Work task >> Identify each line below that contains the word "COLLEGEHIPHOP", and copy it out.

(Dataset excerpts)
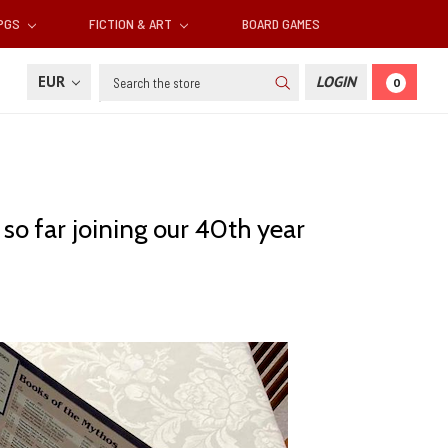
RPGS
FICTION & ART
BOARD GAMES
Search
EUR
LOGIN
0
so far joining our 40th year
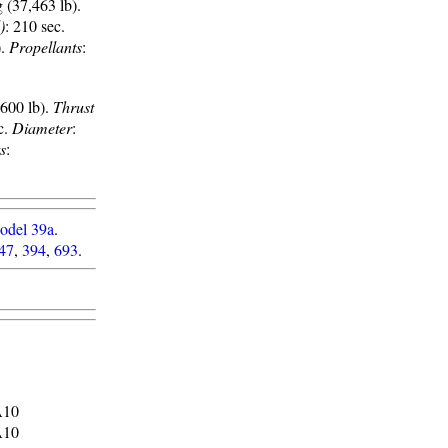
 (37,463 lb).
)
: 210 sec.
).
Propellants
:
,600 lb).
Thrust
c.
Diameter
:
s
:
odel 39a
.
47
,
394
,
693
.
A10
A10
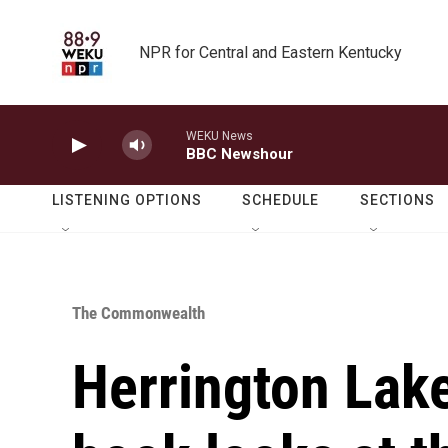
Skip to main content
NPR for Central and Eastern Kentucky
WEKU News
BBC Newshour
LISTENING OPTIONS
SCHEDULE
SECTIONS
The Commonwealth
Herrington Lake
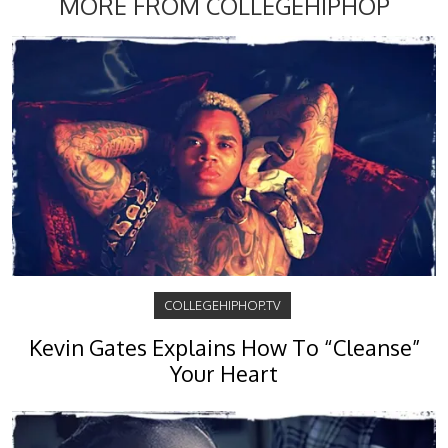
MORE FROM COLLEGEHIPHOP
COLLEGEHIPHOP.TV
Kevin Gates Explains How To “Cleanse”
Your Heart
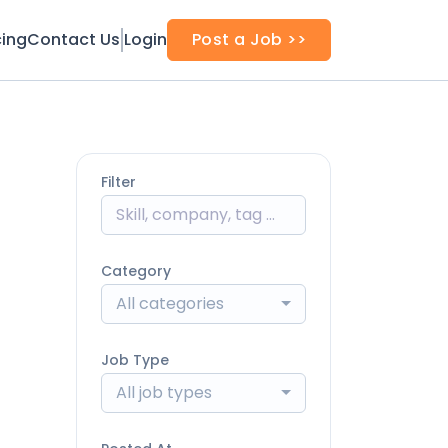
cing
Contact Us
Login
Post a Job >>
Filter
Category
All categories
Job Type
All job types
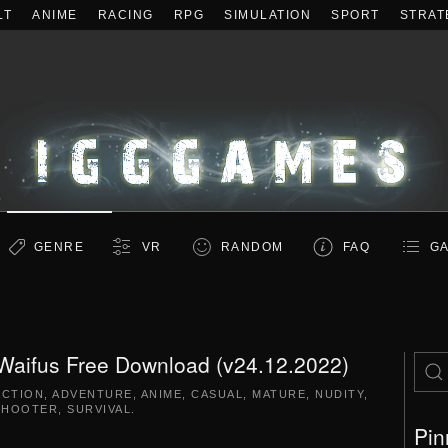
LT
ANIME
RACING
RPG
SIMULATION
SPORT
STRAT
GENRE
VR
RANDOM
FAQ
GA
 Waifus Free Download (v24.12.2022)
ACTION
,
ADVENTURE
,
ANIME
,
CASUAL
,
MATURE
,
NUDITY
,
SHOOTER
,
SURVIVAL
.
Pin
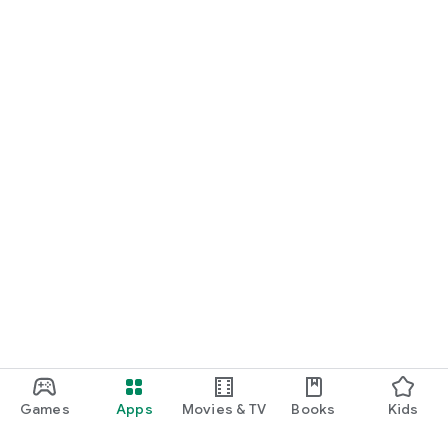
Games
Apps
Movies & TV
Books
Kids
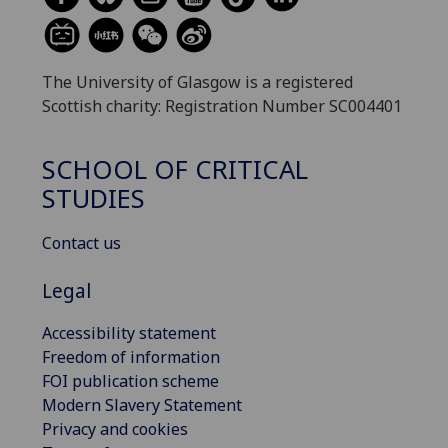
The University of Glasgow is a registered
Scottish charity: Registration Number SC004401
SCHOOL OF CRITICAL
STUDIES
Contact us
Legal
Accessibility statement
Freedom of information
FOI publication scheme
Modern Slavery Statement
Privacy and cookies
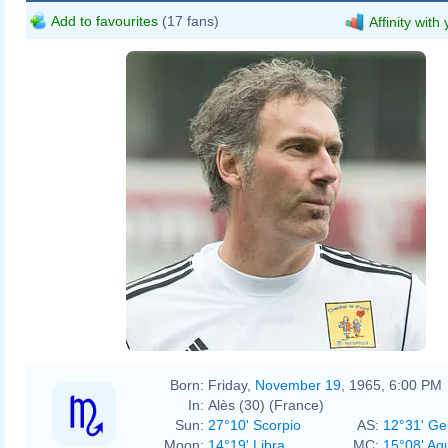
Add to favourites
(17 fans)
Affinity with
Born:
Friday,
November 19
, 1965, 6:00 PM
In:
Alès (30) (France)
Sun:
27°10' Scorpio
AS:
12°31' Ge
Moon:
14°19' Libra
MC:
15°08' Aq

Exercise answer >>
MORE FROM COLLEGEHIPHOP
COLLEGEHIPHOP.TV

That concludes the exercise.